5. Assemble the Wraps:
- Lay one large tortilla flat on a clean surface.
- Spoon about one-quarter of the chicken and cheese mixture onto the center of the tortilla, spreading it slightly but leaving a border around the edges.
- Sprinkle about 2 tablespoons (or 1/8 cup) of the reserved shredded mozzarella/cheddar cheese over the filling on the tortilla.
- Fold the wrap burrito-style: Fold in the opposite sides (left and right) snugly over the filling. Then, tightly roll the tortilla up from the bottom edge towards the top edge to form a secure wrap. Place seam-side down.

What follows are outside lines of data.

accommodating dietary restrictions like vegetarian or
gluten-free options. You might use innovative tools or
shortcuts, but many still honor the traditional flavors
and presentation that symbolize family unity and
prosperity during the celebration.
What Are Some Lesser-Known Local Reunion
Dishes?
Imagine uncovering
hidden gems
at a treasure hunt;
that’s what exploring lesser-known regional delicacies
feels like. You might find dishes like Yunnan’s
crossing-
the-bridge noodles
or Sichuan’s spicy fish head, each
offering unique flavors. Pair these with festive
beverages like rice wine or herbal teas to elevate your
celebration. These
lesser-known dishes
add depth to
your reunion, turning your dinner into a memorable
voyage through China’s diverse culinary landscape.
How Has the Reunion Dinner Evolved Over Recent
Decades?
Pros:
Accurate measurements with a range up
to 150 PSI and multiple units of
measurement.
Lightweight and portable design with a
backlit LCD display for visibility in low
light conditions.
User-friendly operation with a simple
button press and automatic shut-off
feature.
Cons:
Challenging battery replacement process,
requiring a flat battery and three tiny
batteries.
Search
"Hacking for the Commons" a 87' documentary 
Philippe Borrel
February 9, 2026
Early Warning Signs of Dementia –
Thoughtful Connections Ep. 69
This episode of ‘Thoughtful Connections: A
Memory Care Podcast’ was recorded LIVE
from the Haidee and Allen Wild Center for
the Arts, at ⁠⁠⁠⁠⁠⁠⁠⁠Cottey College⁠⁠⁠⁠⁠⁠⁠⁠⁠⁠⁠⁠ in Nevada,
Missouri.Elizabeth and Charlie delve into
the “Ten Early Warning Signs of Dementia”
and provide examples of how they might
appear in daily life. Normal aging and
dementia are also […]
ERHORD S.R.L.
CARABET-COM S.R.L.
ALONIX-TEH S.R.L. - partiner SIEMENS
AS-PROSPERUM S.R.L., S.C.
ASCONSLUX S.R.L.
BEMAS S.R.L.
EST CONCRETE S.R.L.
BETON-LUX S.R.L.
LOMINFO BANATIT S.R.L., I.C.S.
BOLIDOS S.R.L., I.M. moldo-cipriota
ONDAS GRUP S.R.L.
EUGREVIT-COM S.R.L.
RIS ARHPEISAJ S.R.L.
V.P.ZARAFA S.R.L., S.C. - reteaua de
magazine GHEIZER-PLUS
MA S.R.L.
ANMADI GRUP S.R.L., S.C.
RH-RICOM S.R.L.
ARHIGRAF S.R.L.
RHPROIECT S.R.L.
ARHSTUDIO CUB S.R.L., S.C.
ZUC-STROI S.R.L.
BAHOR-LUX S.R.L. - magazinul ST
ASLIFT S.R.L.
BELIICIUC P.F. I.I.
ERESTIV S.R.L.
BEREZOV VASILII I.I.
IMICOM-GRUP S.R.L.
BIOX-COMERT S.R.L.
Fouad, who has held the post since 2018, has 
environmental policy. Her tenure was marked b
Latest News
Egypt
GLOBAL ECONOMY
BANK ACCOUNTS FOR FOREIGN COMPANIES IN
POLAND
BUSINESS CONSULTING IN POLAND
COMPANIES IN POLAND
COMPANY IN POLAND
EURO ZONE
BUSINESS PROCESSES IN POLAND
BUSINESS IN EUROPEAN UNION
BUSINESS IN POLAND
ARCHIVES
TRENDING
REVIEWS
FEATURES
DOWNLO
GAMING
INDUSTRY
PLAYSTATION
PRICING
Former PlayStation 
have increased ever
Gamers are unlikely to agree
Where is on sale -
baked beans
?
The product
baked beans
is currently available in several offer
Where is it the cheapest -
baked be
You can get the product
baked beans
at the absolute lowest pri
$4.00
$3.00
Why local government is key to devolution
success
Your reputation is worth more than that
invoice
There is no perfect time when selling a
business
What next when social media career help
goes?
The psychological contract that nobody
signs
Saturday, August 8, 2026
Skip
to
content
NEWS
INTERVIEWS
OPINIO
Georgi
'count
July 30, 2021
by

- Repeat for the remaining tortillas and filling.
6. Cook the Wraps:
- Wipe out the skillet used earlier if needed, or use a clean skillet or grill pan. Place it over medium heat (add a tiny bit of oil or butter if desired, but often not necessary if wraps are sealed well).
- Carefully place 1 or 2 wraps (depending on pan size), seam-side down, into the warm skillet.
- Cook for 2-3 minutes per side, until the tortilla is golden brown, slightly crispy, and the cheese inside is melted and gooey. Flip carefully with a spatula. Adjust heat as needed to prevent burning.
- Repeat with remaining wraps.
7. Garnish and Serve:
- Remove the cooked wraps from the skillet.
- Garnish generously with fresh chopped parsley.
- Serve the Cheesy Garlic Chicken Wraps immediately while hot and crispy.